Cláudio Lembo63 cita ainda um julgado internacional que nos auxilia a compreender sobre a intimidade como “autodeterminação informativa”, assim acolhida pela justiça Alemã. Com fundamento no direito à intimidade, cabe: “as pessoas decidir o que e em que ocasião podem conhecer ou virem a ser utilizados dados que lhes digam respeito, transformando a intimidade de direito negativo de defesa em direito ativo de controle”.

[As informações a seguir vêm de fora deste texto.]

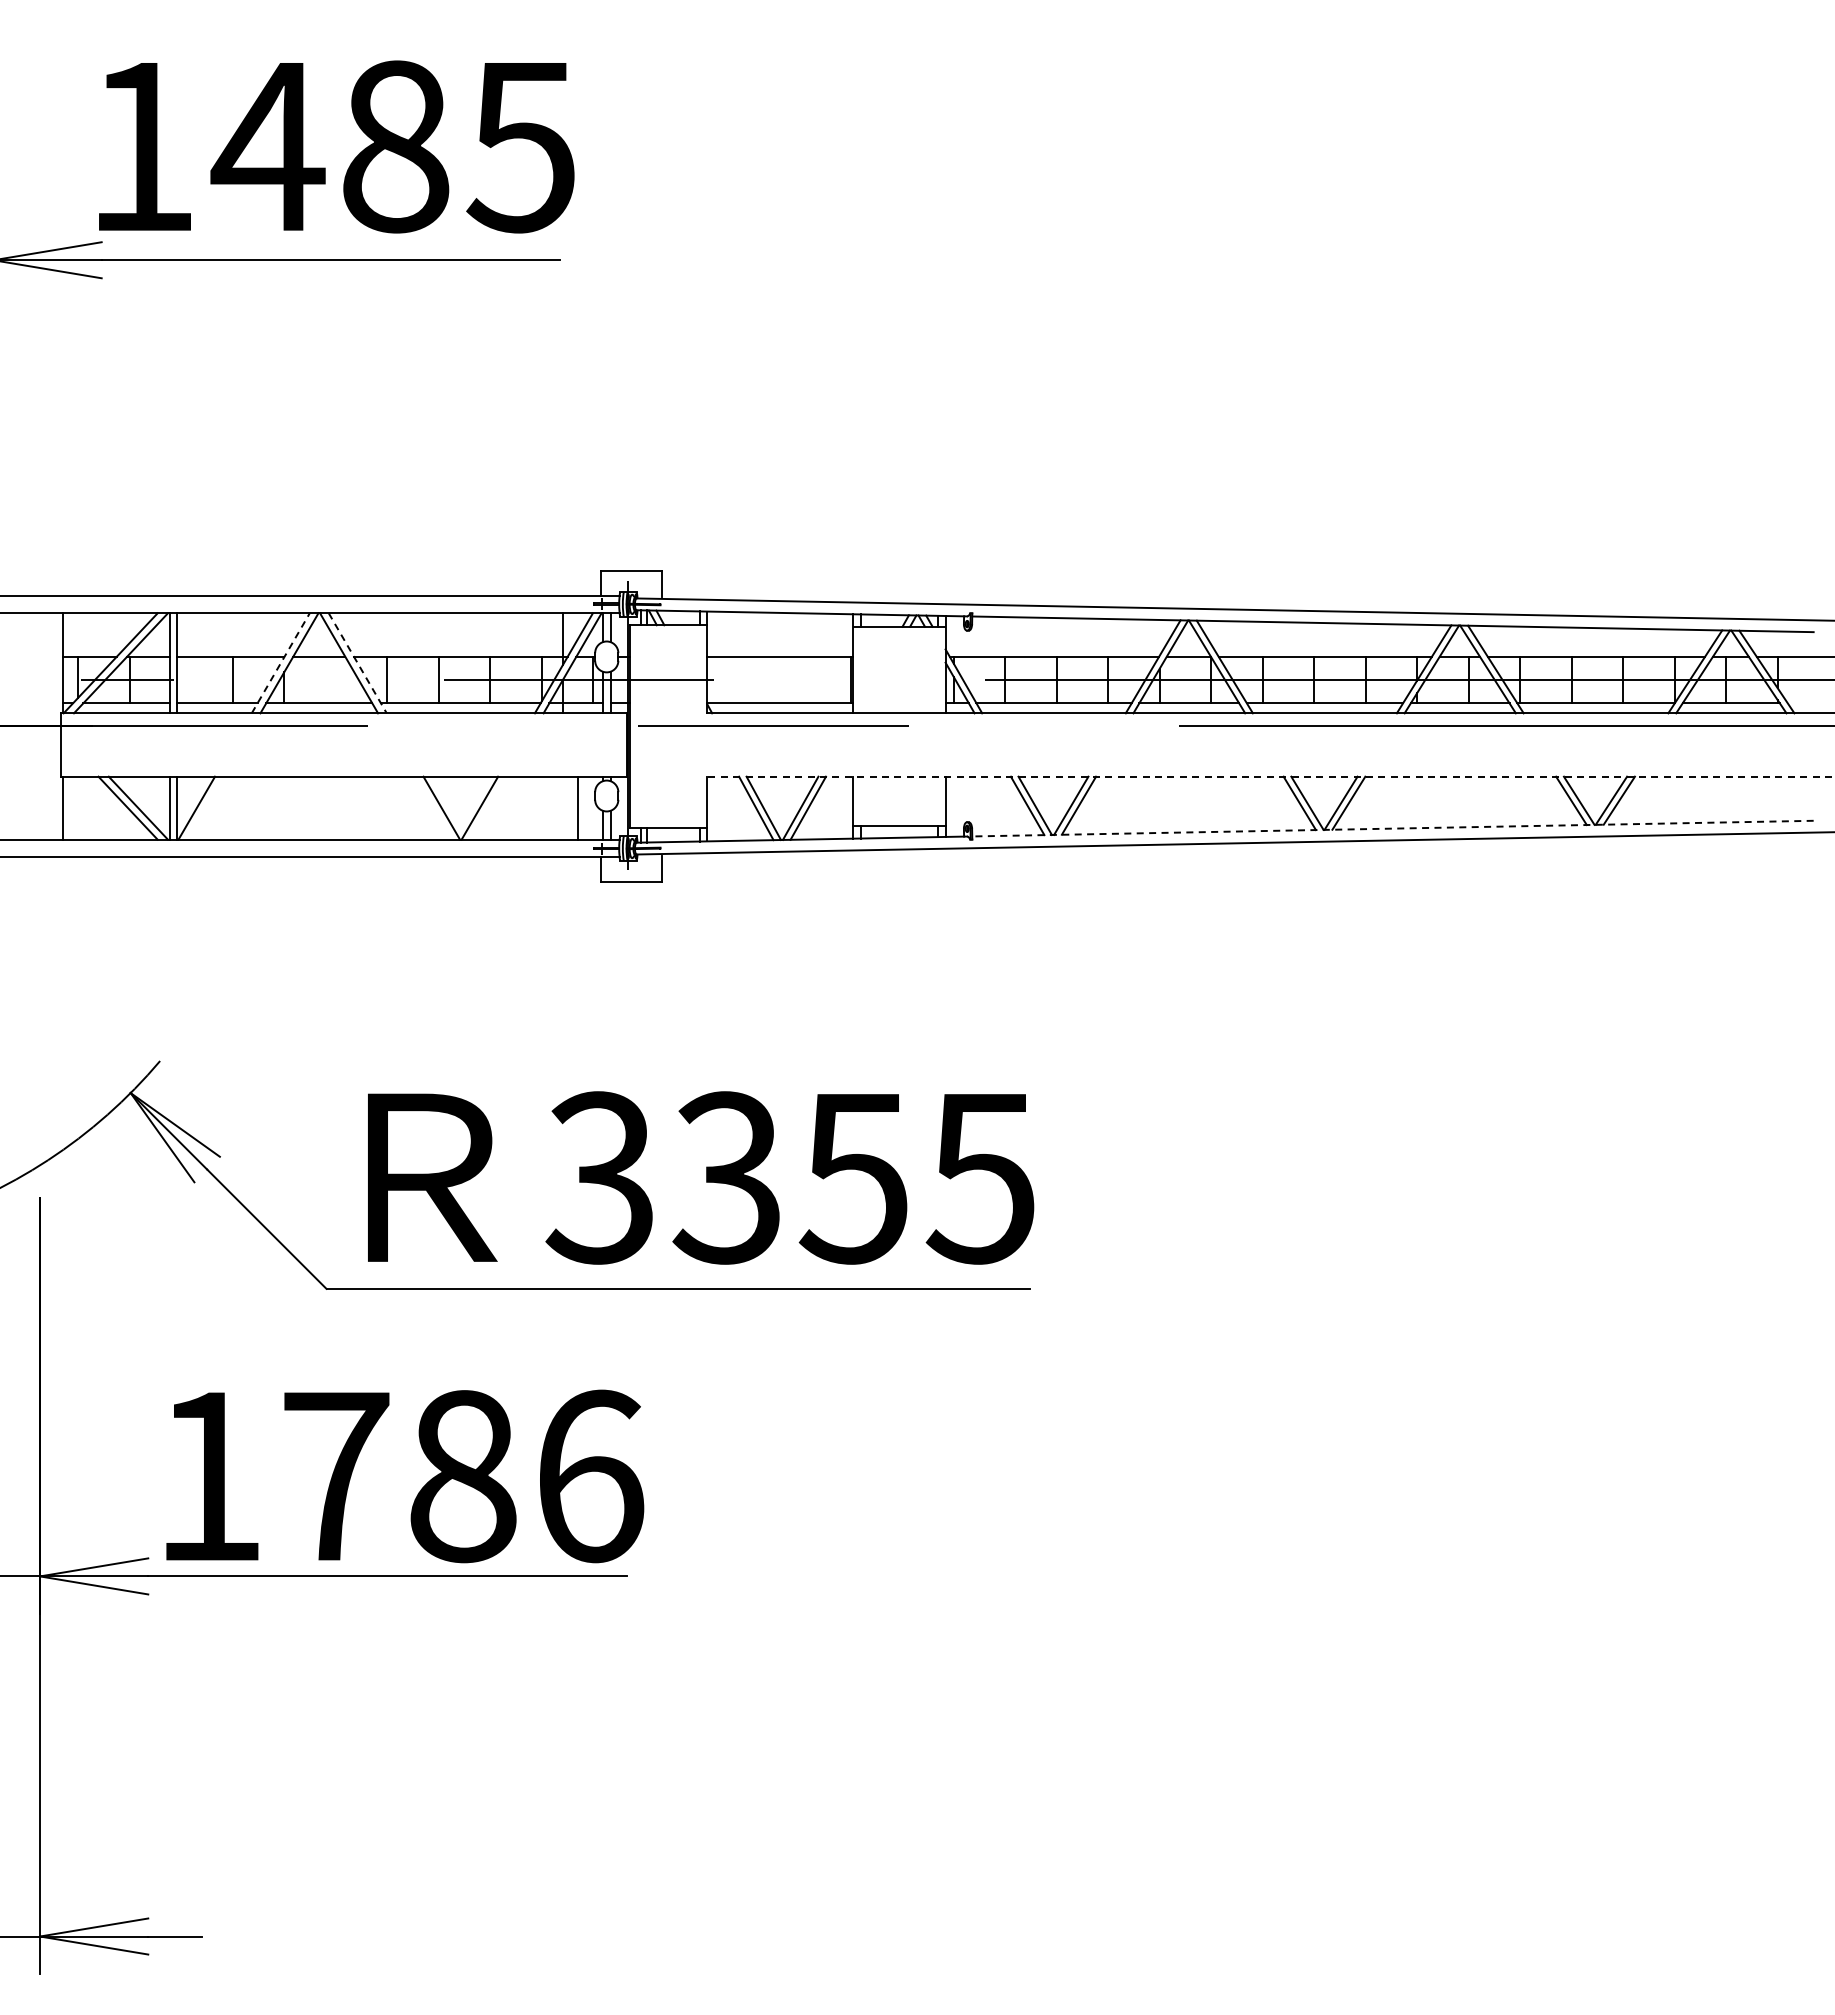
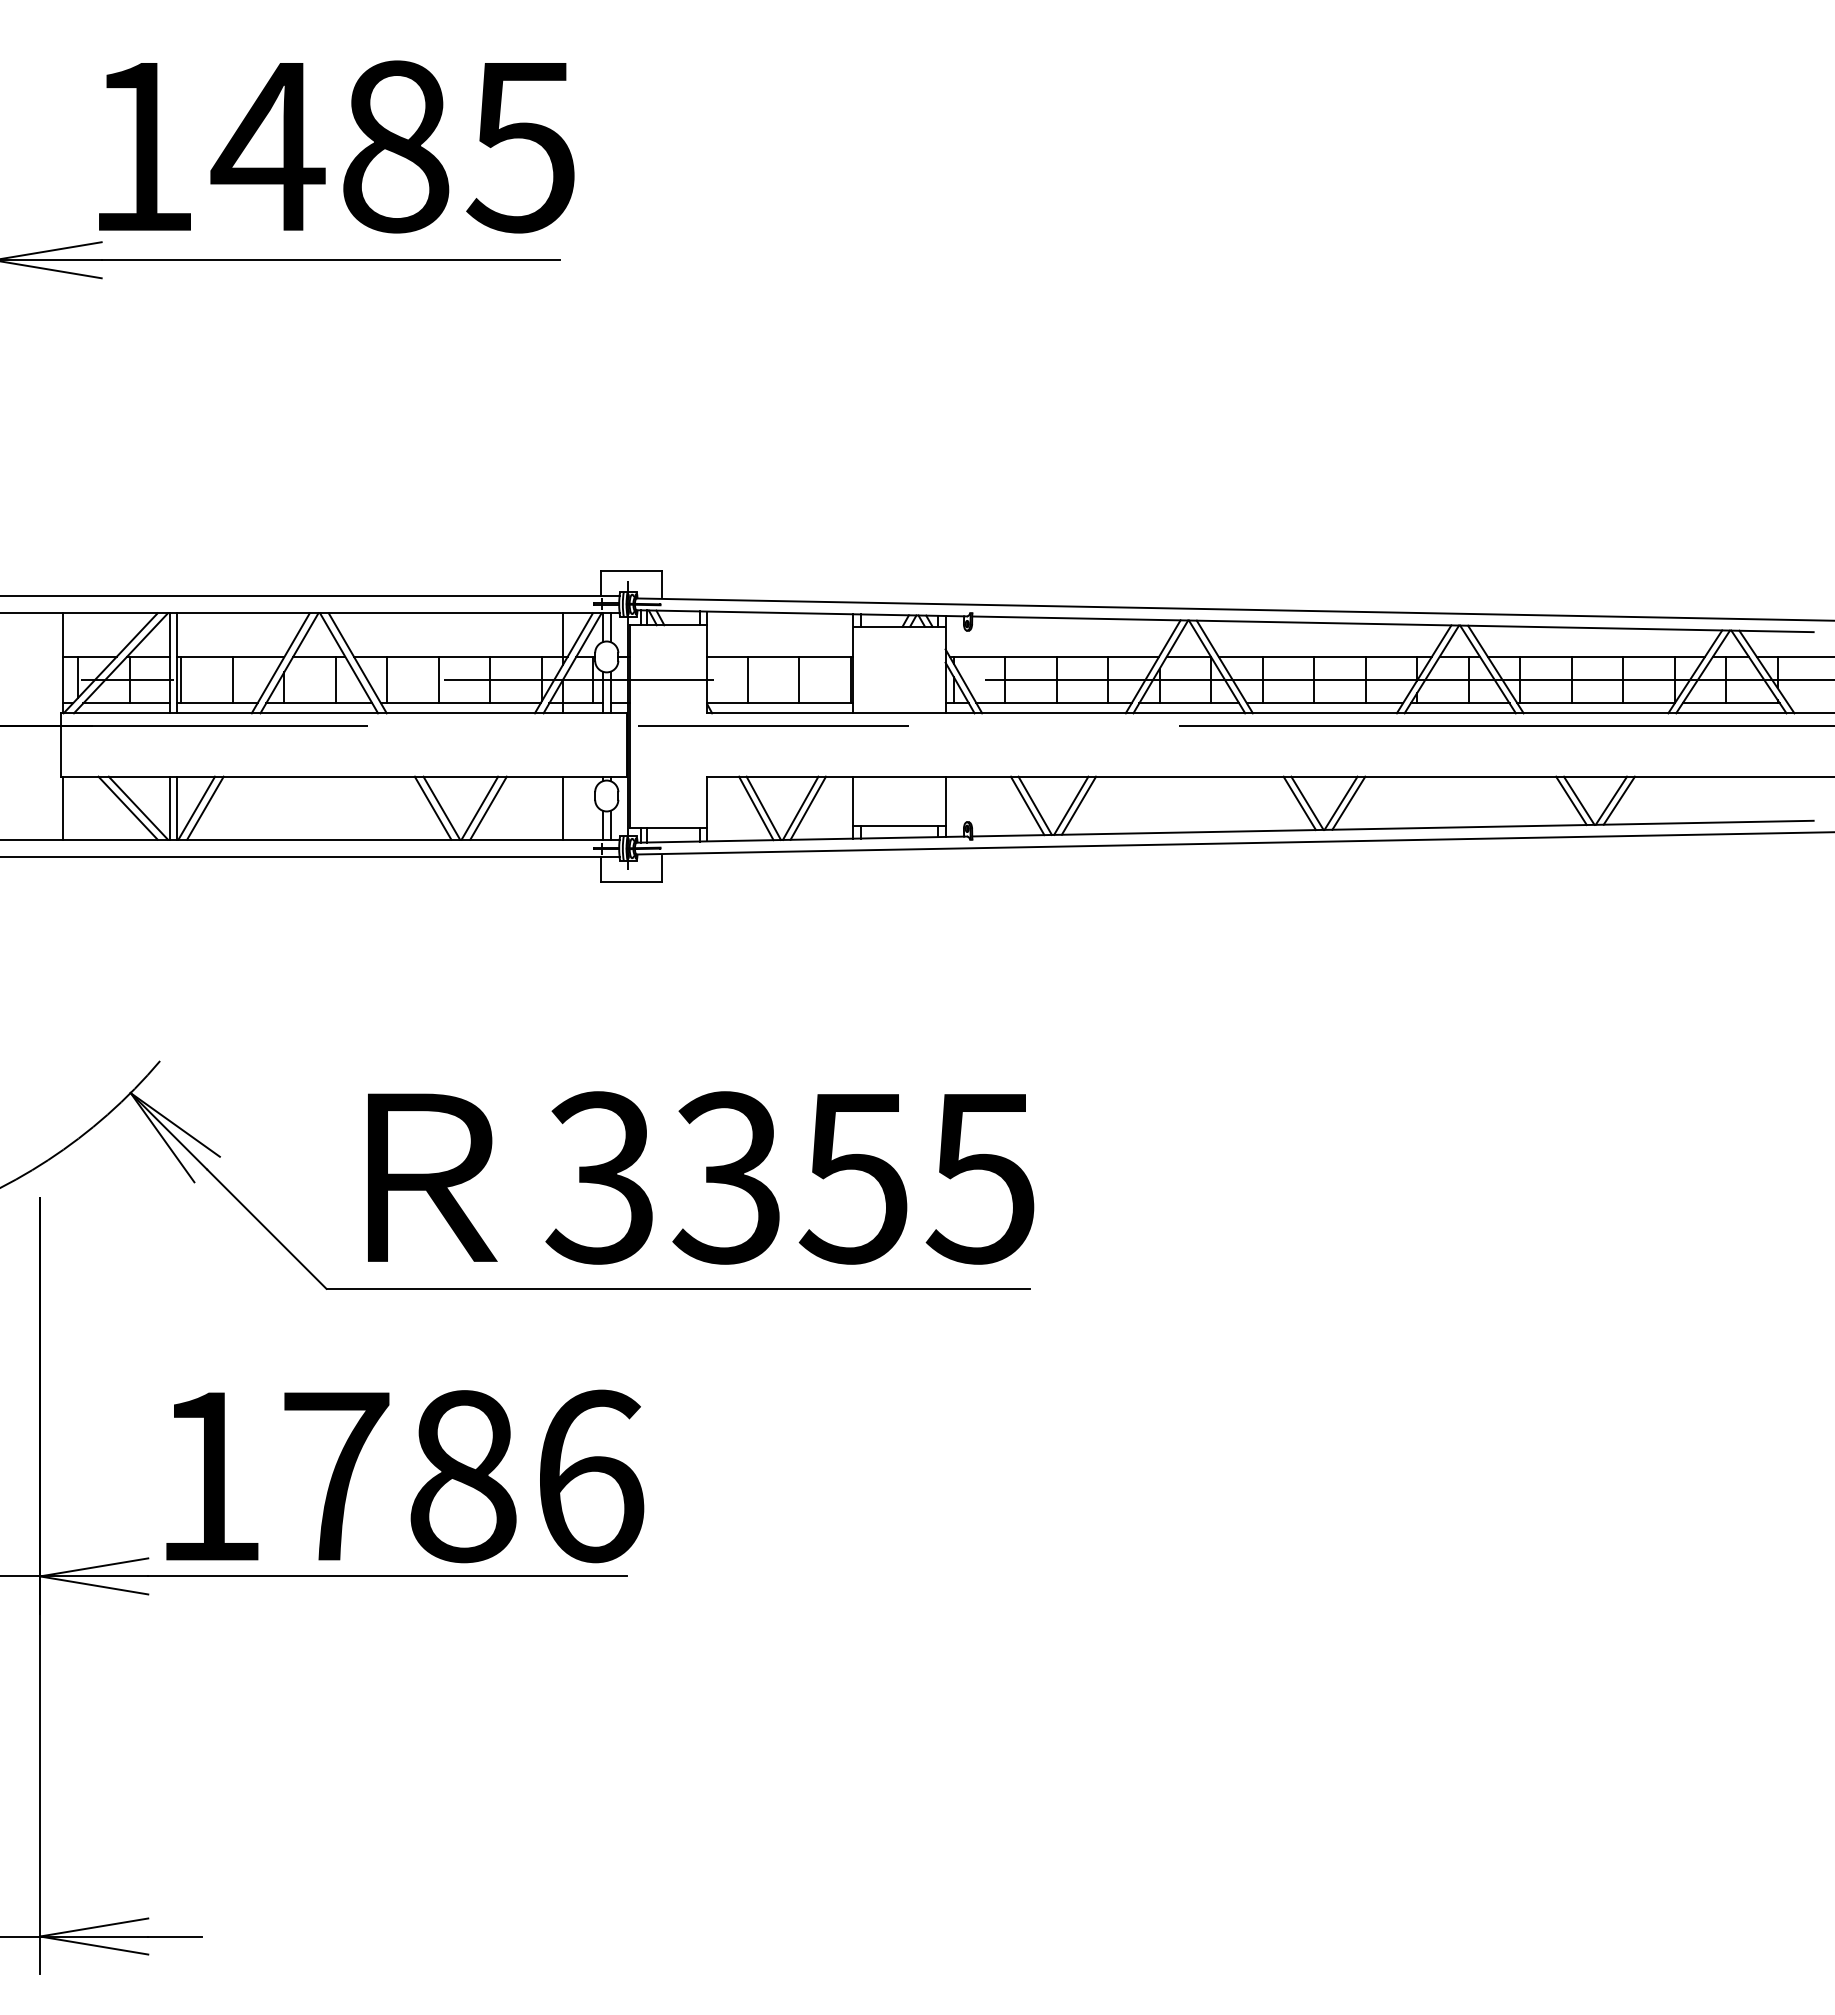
line at (280, 663): dashed -> solid
line at (357, 663): dashed -> solid
line at (181, 679): none -> present
line at (335, 679): none -> present
line at (747, 679): none -> present
line at (799, 679): none -> present
line at (1270, 776): dashed -> solid
line at (205, 807): none -> present
line at (432, 807): none -> present
line at (488, 807): none -> present
line at (577, 807) position: (577, 807) -> (562, 807)
line at (1392, 828): dashed -> solid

Sobre o mesmo tema, eis a nota de Adhemar Ferreira Maciel64:
A Suprema Corte dos Estados Unidos decidiu que a polícia não precisa de ordem judicial para bisbilhotar latas ou sacos de lixo colocados nas calçadas para saber o que levam dentro. O Juiz Thurgood MARSHAL, voto vencido, enfatizou que “a investigação do lixo é contrária à noção aceita de um comportamento civilizado”. “um simples saco de lixo denuncia, de modo eloqüente, aquilo que se come, se lê, bem assim os hábitos de diversão de quem os produziu”. O caso concreto aconteceu com BILLY GREEWOOD, em Laguna Beach, Califórnia. Em 1984, logo após receber denúncia de vizinho, a polícia, sem nenhum mandado judicial, revirou seu lixo e encontrou sinais de cocaína, listas de endereços telefônicos de pessoas envolvidas com drogas etc. Isso foi o bastante para, após municiada de mandado judicial de busca e apreensão, entrar na casa de BILLY. A polícia estava certa: em sua casa havia cocaína e haxixe (...) esta decisão da Suprema Corte estadunidense, que aparentemente protege a sociedade contra marginais e traficantes de drogas não deixa de ser uma porta aberta para outras violações da privacidade e da intimidade do indivíduo.
Por isso, destacamos a incongruência apontada por Celso Martins Azar Filho65 de que:
Ao mesmo tempo em que o homem busca dar ao mundo uma unidade interativa através da informação e da comunicação, pretende o mesmo homem manter para si um microcosmo de individualidade absoluta, denominada privacidade.
Devemos todo o respeito às opiniões daqueles que defendem que o direito à expressão/informação e o direito à privacidade/intimidade foram forjados da mesma matéria-prima e que, portanto, possuem tamanho, peso e massa idênticos, mas o levantamento feito até o presente momento nos permite dizer que esta “paridade” não existe, simplesmente porque o direito garantido ao homem de se expressar e multiplicar as informações só foi possível, pelos dados aqui manifestados, no momento que se estabeleceu que a raça humana detem o direito nato da individualidade e da dignidade. Citando Thomas Hobbes66:
Mas a mais nobre e útil de todas as invenções foi a da linguagem, que consiste em nomes ou apelações em suas conexões, pelas quais os homens registram seus pensamentos, os recordam depois de passarem e também os usam entre si para a utilidade e conversas recíprocas sem o que não haveria entre os homens nem Estado, nem sociedade, nem contrato, nem paz, tal como não existem entre os leões, os ursos e os lobos (grifos).
Quer isso dizer que a linguagem, invenção do homem que naturalmente se descobriu dono indiscutível de sua dignidade, de sua intimidade e de sua individualidade, é, nada mais, nada menos do que “um acessório que segue o principal”. Portanto, esta dignidade é um componente tão poderoso que dispensa Convenções, Tratados ou e Leis, bastando apenas que seja alçado – e assim considerado nos casos concretos - como significado mater da existência humana para que depois se possa fazer a interpretação dos demais princípios deles decorrentes.